Cela fait partie des conflits que le corps politique doit régler. Le souci écologique est une forme de justice « verticale », par laquelle la génération présente se préoccupe du bien-être des générations à venir. Mais comment choisir si elle se fait au détriment d’une équité « horizontale » par laquelle les mieux-lotis, ne serait-ce que par crainte d’une dislocation sociale, acceptent de réduire les inégalités au sein de leur génération ? Ce débat s’inscrit de façon complexe dans le champ politique. La gauche politique, dont la tradition était peu interpellée jusqu'à présent par le défi écologique, donne priorité à cette seconde forme d’équité, d’autant que rentre en jeu le fait que les générations futures seront probablement beaucoup plus riches que la génération présente ? Mais quel parti politique ne voudrait pas laisser une planète propre à nos enfants ?
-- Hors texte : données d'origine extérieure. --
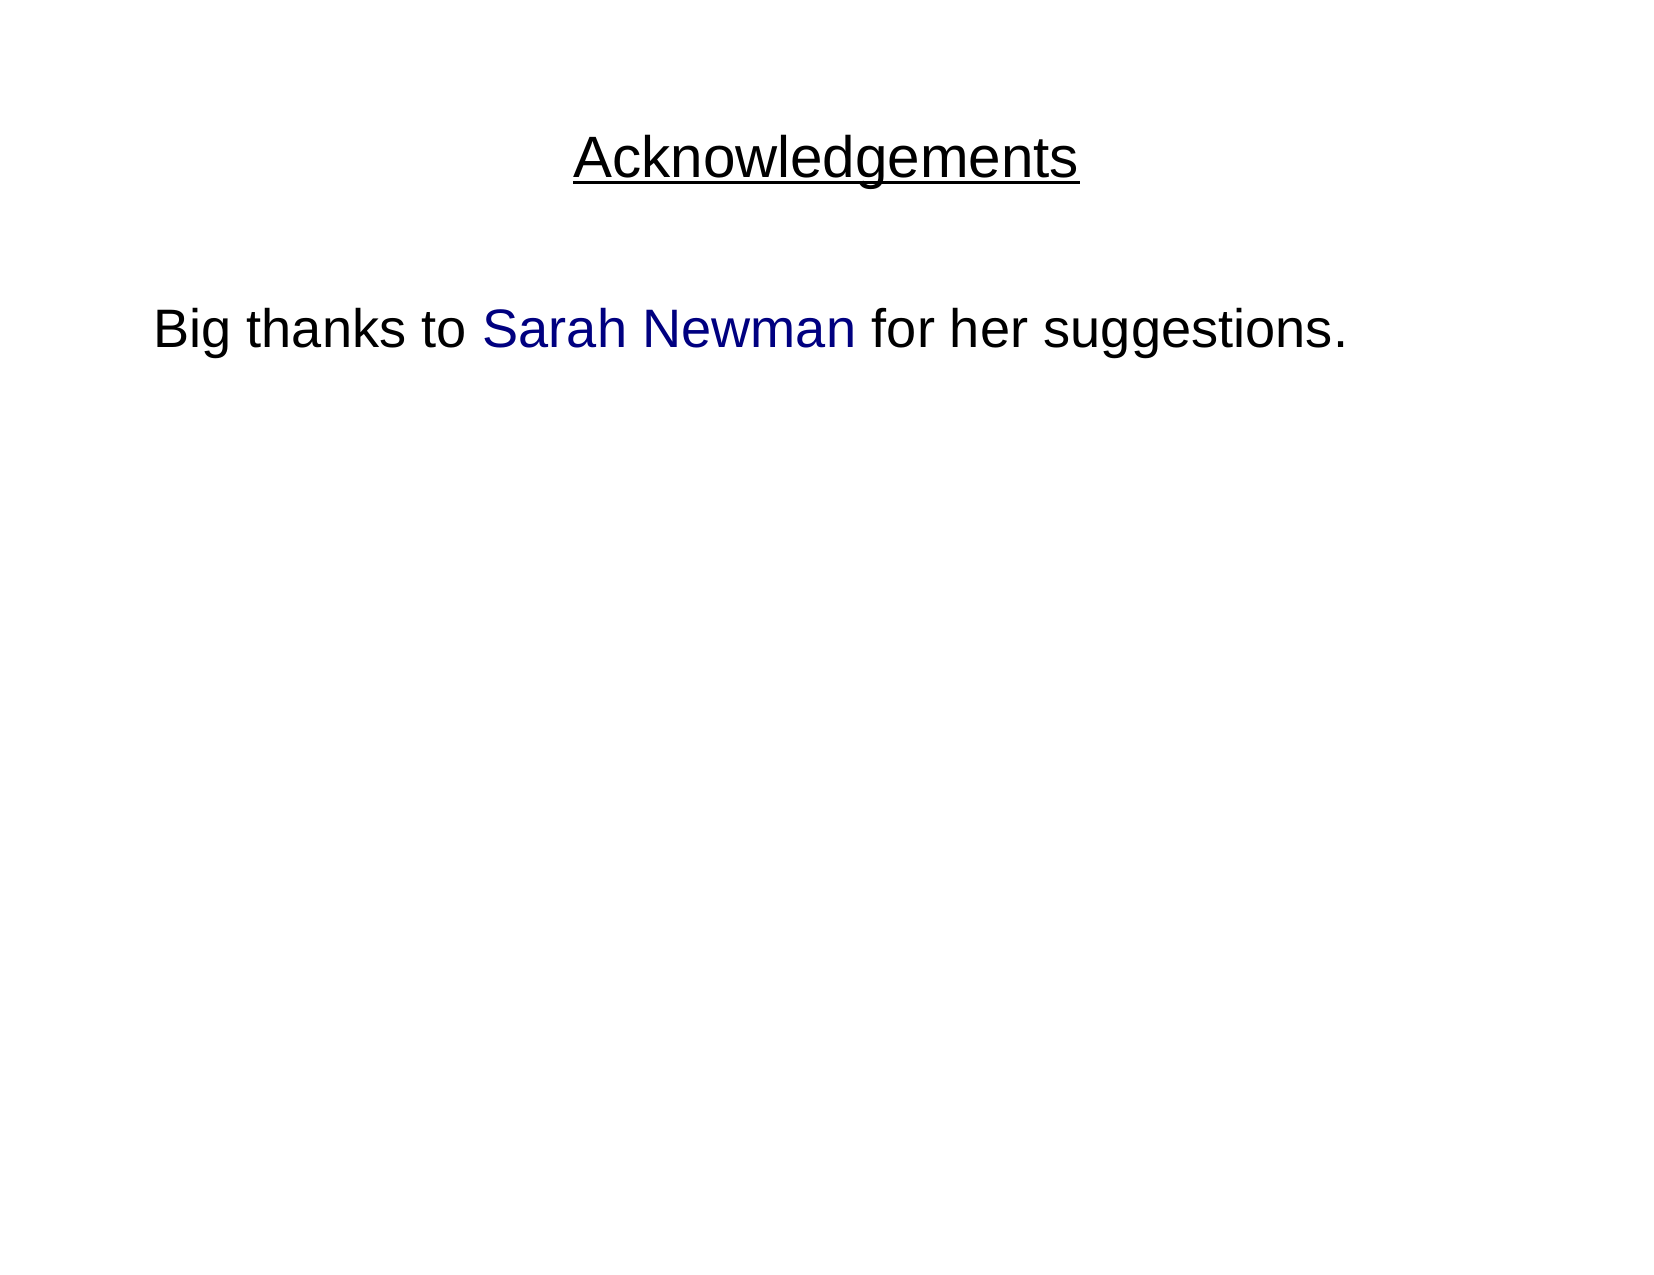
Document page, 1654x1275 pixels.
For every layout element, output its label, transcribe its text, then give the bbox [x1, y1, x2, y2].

list Big thanks to Sarah Newman for her suggestions. [82, 298, 1571, 1038]
title Acknowledgements [82, 50, 1571, 264]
Une bonne surprise est d’entendre aujourd'hui que ce débat essentiel arrive à s’exprimer, ceci à l’occasion des discussions autour du projet de taxe carbone. Le ministre Jean-Louis Borloo s’est fortement manifesté pour que cette taxe s’accompagne de crédits d’impôt pour les bas-revenus, alors qu’Eric Woerth, dans son rôle de gardien du budget, refuse ce qui est pourtant un moyen fiscal de concilier objectifs écologique et redistributif.

Dans la logique exprimée par Borloo, j’irais plus loin : la TIPP, plus encore que la future taxe CO2, est régressive, à une époque où, impôt après impôt, les éléments redistributifs de notre fiscalité disparaissent. Une idée serait de mettre en place un « crédit kilométrique » par lequel tout citoyen en dessous d’un certain seuil de revenu se verrait allouer une certaine consommation de kilomètres. La taxe, par l’incitation-prix, pousserait tout citoyen à faire des économies de carburant, tout en préservant, par le crédit kilométrique, les revenus des moins favorisés. A noter que si le crédit kilométrique était donné à tous les citoyens à un niveau égal à la consommation moyenne de kilomètres, la TIPP disparaîtrait en première approche, et ne resterait qu’un système de bonus-malus extrêmement incitatif à des économies de carburant. Le budget de l’Etat n’a bien sûr pas à aller jusque là.

Rompant avec les positions dictées par le lobby texan du pétrole à George W. Bush, l’administration Obama apporte un peu d’air frais. Elle travaille sur l’idée d’introduire aux Etats-Unis une taxe sur le modèle de la TIPP. La période n’est certainement pas opportune en raison de la récession. Mais lors de la reprise, il faudra bien que le gouvernement comble le déficit abyssal qui s’est créé et la TIPP est intéressante pour des raisons tant budgétaires qu’écologiques. Là-bas aussi, les politiques ont peur du caractère fortement régressif de cette taxe : aux Etats-Unis, l’étalement urbain (le « sprawl ») est bien plus accentué qu’en Europe et le clivage social de l’espace plus marqué encore. L’idée d’une TIPP fixée non pas au premier dollar d’essence consommé, mais portant sur la consommation au-delà d’une consommation moyenne, une sorte de crédit kilométrique à l’échelle du pays, y fait son chemin.

A vrai dire, une TIPP réformée ferait en France une tout à fait bonne candidate au label de « taxe carbone ».